I am extremely interested in this text because my department will soon offer such a course. Hence, I attempted to read each chapter with two frames of mind: as a lecturer and as a student. My search for a suitable text, however, will continue. For the lecturer, this text is confusing, and has so many errors and oversimplifications that too much class time would be needed to address them. For the student, the text is very expensive, confusing, and filled with forward references that will frustrate them. Although including MATLAB code with a textbook is an excellent idea, and encourages reproducible research, the code is not immediately understandable, and none of it readily reproduces any figure in the text. In the following, I provide a few examples of these criticisms.

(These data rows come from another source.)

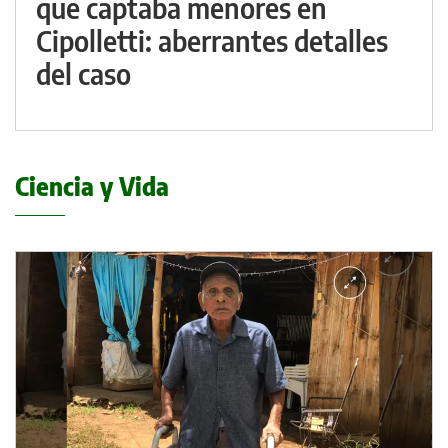
que captaba menores en
Cipolletti: aberrantes detalles
del caso
Ciencia y Vida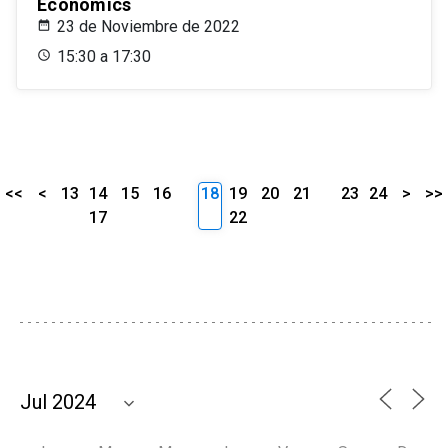
Economics
23 de Noviembre de 2022
15:30 a 17:30
<<
<
13
14
15
16
18
19
20
21
23
24
>
>>
17
22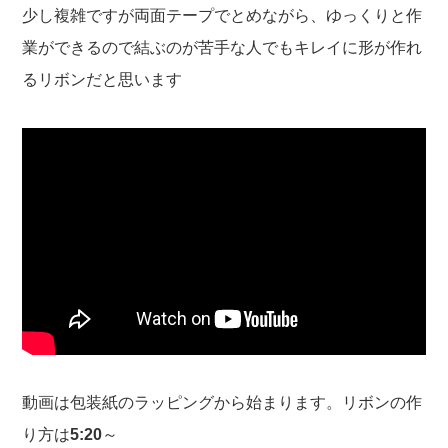
少し複雑ですが両面テープでとめながら、ゆっくりと作
業ができるので結ぶのが苦手な人でもキレイに形が作れ
るリボンだと思います
動画は包装紙のラッピングから始まります。リボンの作
り方は
5:20
～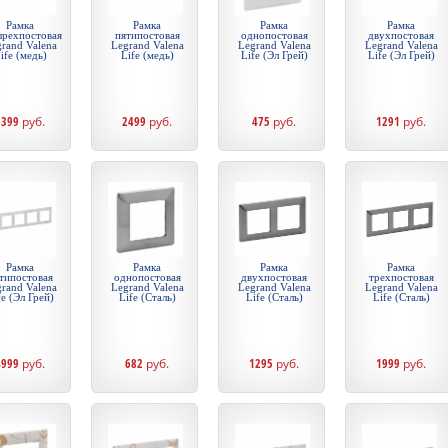
Рамка
Рамка
Рамка
Рамка
ырехпостовая
пятипостовая
однопостовая
двухпостовая
rand Valena
Legrand Valena
Legrand Valena
Legrand Valena
ife (медь)
Life (медь)
Life (Эл Грей)
Life (Эл Грей)
1399
руб.
2499
руб.
475
руб.
1291
руб.
Рамка
Рамка
Рамка
Рамка
типостовая
однопостовая
двухпостовая
трехпостовая
rand Valena
Legrand Valena
Legrand Valena
Legrand Valena
fe (Эл Грей)
Life (Сталь)
Life (Сталь)
Life (Сталь)
4999
руб.
682
руб.
1295
руб.
1999
руб.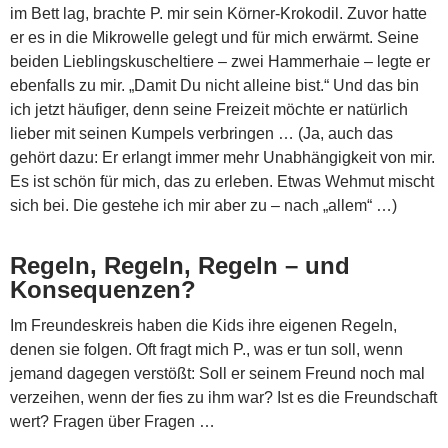
im Bett lag, brachte P. mir sein Körner-Krokodil. Zuvor hatte
er es in die Mikrowelle gelegt und für mich erwärmt. Seine
beiden Lieblingskuscheltiere – zwei Hammerhaie – legte er
ebenfalls zu mir. „Damit Du nicht alleine bist.“ Und das bin
ich jetzt häufiger, denn seine Freizeit möchte er natürlich
lieber mit seinen Kumpels verbringen … (Ja, auch das
gehört dazu: Er erlangt immer mehr Unabhängigkeit von mir.
Es ist schön für mich, das zu erleben. Etwas Wehmut mischt
sich bei. Die gestehe ich mir aber zu – nach „allem“ …)
Regeln, Regeln, Regeln – und
Konsequenzen?
Im Freundeskreis haben die Kids ihre eigenen Regeln,
denen sie folgen. Oft fragt mich P., was er tun soll, wenn
jemand dagegen verstößt: Soll er seinem Freund noch mal
verzeihen, wenn der fies zu ihm war? Ist es die Freundschaft
wert? Fragen über Fragen …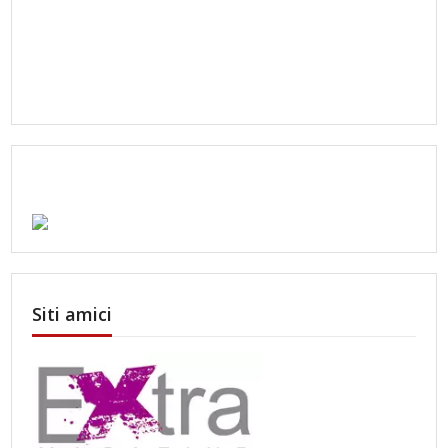
Siti amici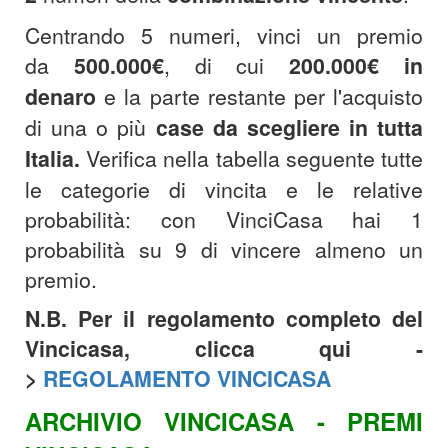
Centrando 5 numeri, vinci un premio
da
500.000€
, di cui
200.000€
in
denaro
e la parte restante per l'acquisto
di una o più
case da scegliere in tutta
Italia.
Verifica nella tabella seguente tutte
le categorie di vincita e le relative
probabilità: con VinciCasa hai 1
probabilità su 9 di vincere almeno un
premio.
N.B. Per il regolamento completo del
Vincicasa, clicca qui -
>
REGOLAMENTO VINCICASA
ARCHIVIO VINCICASA - PREMI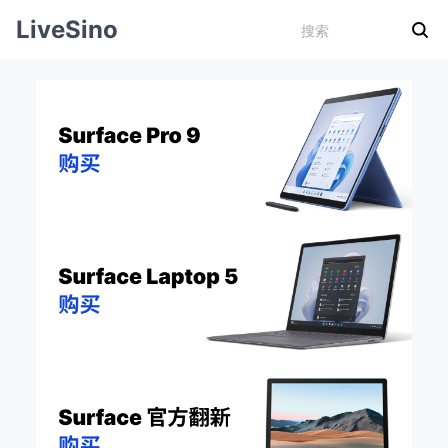
LiveSino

Chapter 2, "Fundamentals," presents quantization in Section 2.1.3.2, gives the calculation of the expected quantization error of uniform quantization, and shows its dependence on the probability distribution function (PDF) of the quantized signal. A student, having no experience with probability theory, will be utterly baffled here until arriving at Section 2.1.4.1 where the PDF is described. However, here the lecturer reads, "The abscissa of a PDF plot represents all possible amplitude values of the signal x and their probability is plotted on the ordinate." Figure 2.5 shows that for a sine wave (which I assume means the sine of a random variable uniformly distributed in [0,2\pi]) the PDF exceeds 1.

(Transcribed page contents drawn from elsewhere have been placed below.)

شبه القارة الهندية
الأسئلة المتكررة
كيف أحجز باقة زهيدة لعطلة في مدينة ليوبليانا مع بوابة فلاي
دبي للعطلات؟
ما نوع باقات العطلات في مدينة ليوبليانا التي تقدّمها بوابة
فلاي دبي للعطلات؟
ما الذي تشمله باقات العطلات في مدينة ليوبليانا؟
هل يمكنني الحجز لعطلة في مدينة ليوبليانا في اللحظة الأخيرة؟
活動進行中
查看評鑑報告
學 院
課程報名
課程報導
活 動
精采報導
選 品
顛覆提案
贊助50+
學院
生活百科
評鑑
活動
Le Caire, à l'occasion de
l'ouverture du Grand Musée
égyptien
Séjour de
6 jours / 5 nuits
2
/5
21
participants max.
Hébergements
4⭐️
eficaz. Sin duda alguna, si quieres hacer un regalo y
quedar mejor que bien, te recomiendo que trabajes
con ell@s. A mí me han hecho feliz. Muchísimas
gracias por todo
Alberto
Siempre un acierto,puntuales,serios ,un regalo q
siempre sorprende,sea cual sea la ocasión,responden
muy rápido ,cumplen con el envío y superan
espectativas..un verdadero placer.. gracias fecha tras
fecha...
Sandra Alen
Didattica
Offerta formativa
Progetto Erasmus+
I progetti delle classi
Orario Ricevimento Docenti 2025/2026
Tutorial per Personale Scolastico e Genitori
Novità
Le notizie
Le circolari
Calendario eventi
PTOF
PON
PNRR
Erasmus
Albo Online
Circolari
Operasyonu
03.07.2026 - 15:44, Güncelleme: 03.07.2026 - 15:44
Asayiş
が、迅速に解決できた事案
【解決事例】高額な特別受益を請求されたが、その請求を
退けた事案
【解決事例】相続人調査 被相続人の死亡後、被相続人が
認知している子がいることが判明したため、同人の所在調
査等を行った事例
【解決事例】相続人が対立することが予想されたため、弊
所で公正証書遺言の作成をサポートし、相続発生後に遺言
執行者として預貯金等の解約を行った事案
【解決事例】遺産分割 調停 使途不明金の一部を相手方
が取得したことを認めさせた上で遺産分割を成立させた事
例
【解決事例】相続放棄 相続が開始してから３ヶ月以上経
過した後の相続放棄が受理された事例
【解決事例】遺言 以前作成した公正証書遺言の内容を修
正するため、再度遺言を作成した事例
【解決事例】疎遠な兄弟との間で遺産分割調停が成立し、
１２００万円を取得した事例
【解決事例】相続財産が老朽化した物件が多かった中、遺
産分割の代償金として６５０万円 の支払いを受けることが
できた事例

Given the book's description of the y-value being a probability, this violates an axiom of probability theory: Probability is a scalar in [0, 1]. Like other examples, Section 2.2.1.2 discusses zero phase filtering, but without providing context because there is no discussion of phase delay or group delay with respect to filtering. Section 2.2.3 introduces the discrete Fourier transform, and its short-term implementation. Although I like the discussion about the practicalities of implementation, the student will find no discussion of what negative frequencies are, the effect of window shapes and sizes, the use of zero padding, frequency response, the significance of magnitude and phase, invertibility, and so on.

The main contribution of the book is its collection in one source of the many features available for signal analysis. Most of these features, however, are presented without any reference to music audio content. They are...